*** Opening of Information given ***
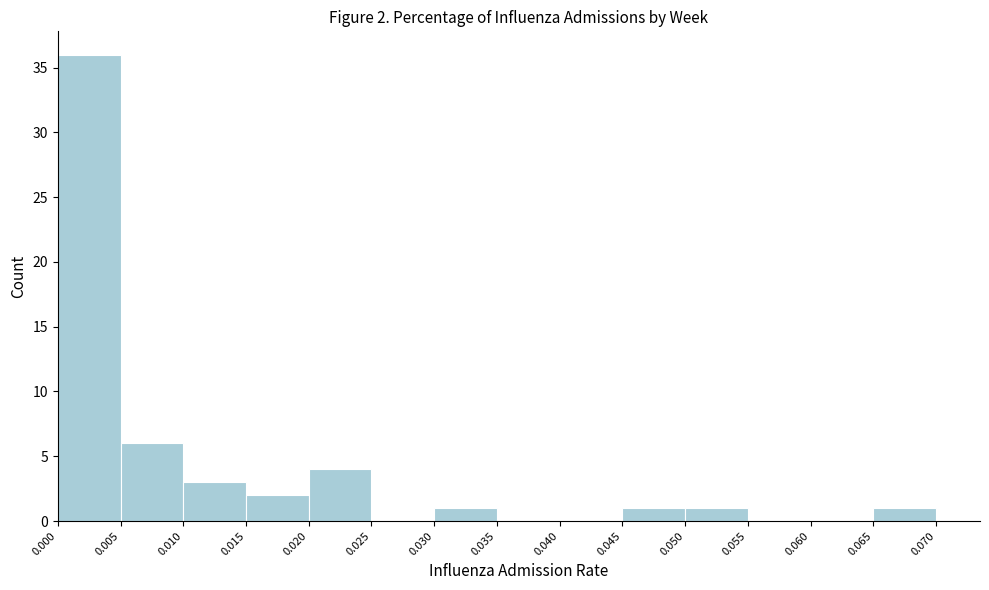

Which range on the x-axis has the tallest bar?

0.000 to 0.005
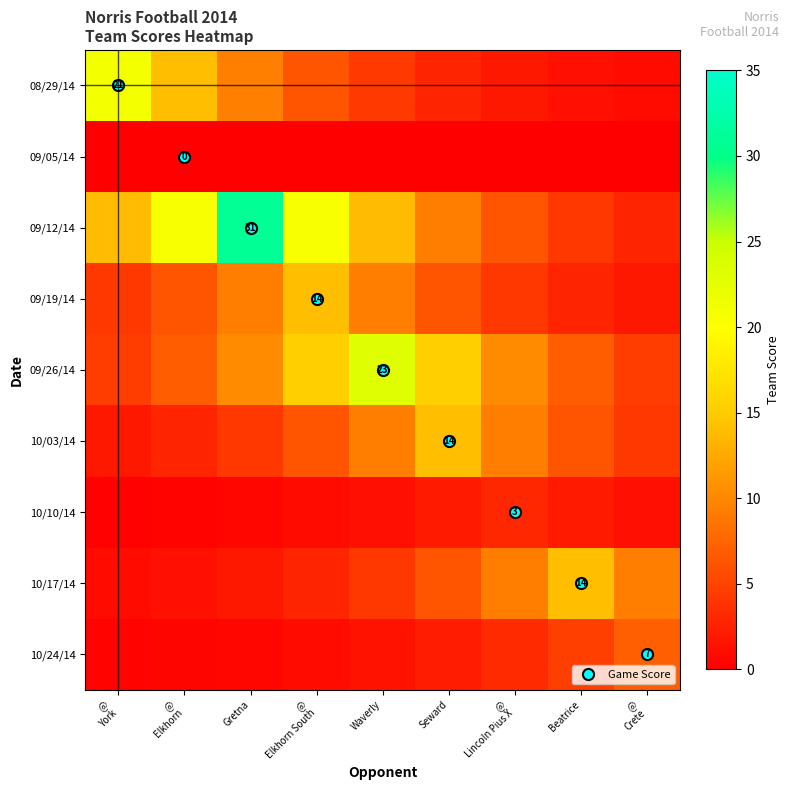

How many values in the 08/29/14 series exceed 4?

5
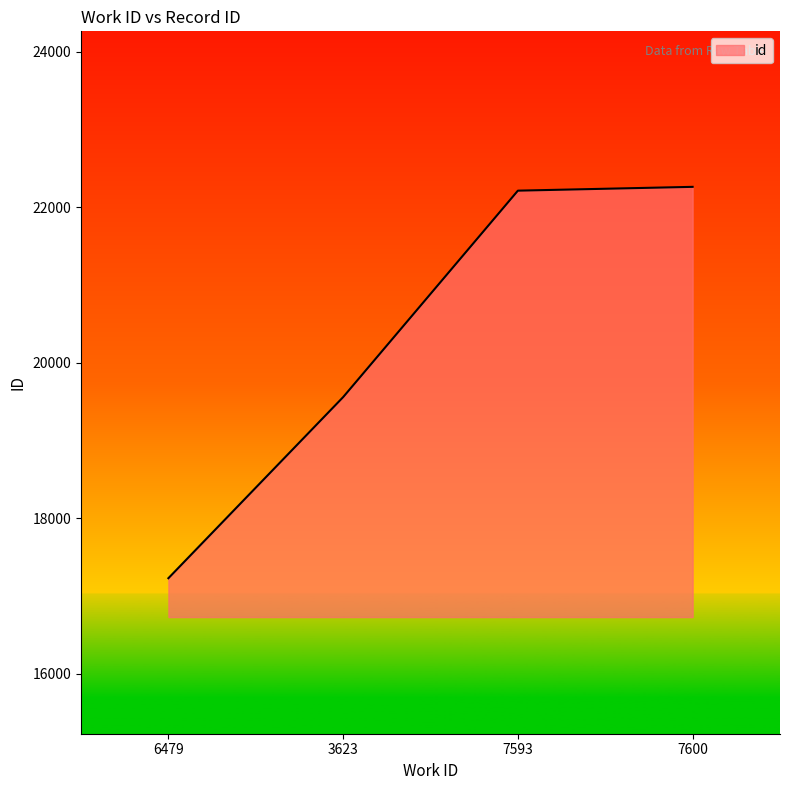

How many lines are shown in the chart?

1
*** Close of Information given ***
▶ [Task item]
Arrange the text lines of all the entries above as a Markdown table with the columns "Row" and "Entry line," numbering each row and leaving out blank lines. Don't include the pictures in the answer.

▶ [Answer section]
| Row | Entry line |
|---|---|
| 1 | Which range on the x-axis has the tallest bar? |
| 2 | 0.000 to 0.005 |
| 3 | How many values in the 08/29/14 series exceed 4? |
| 4 | 5 |
| 5 | How many lines are shown in the chart? |
| 6 | 1 |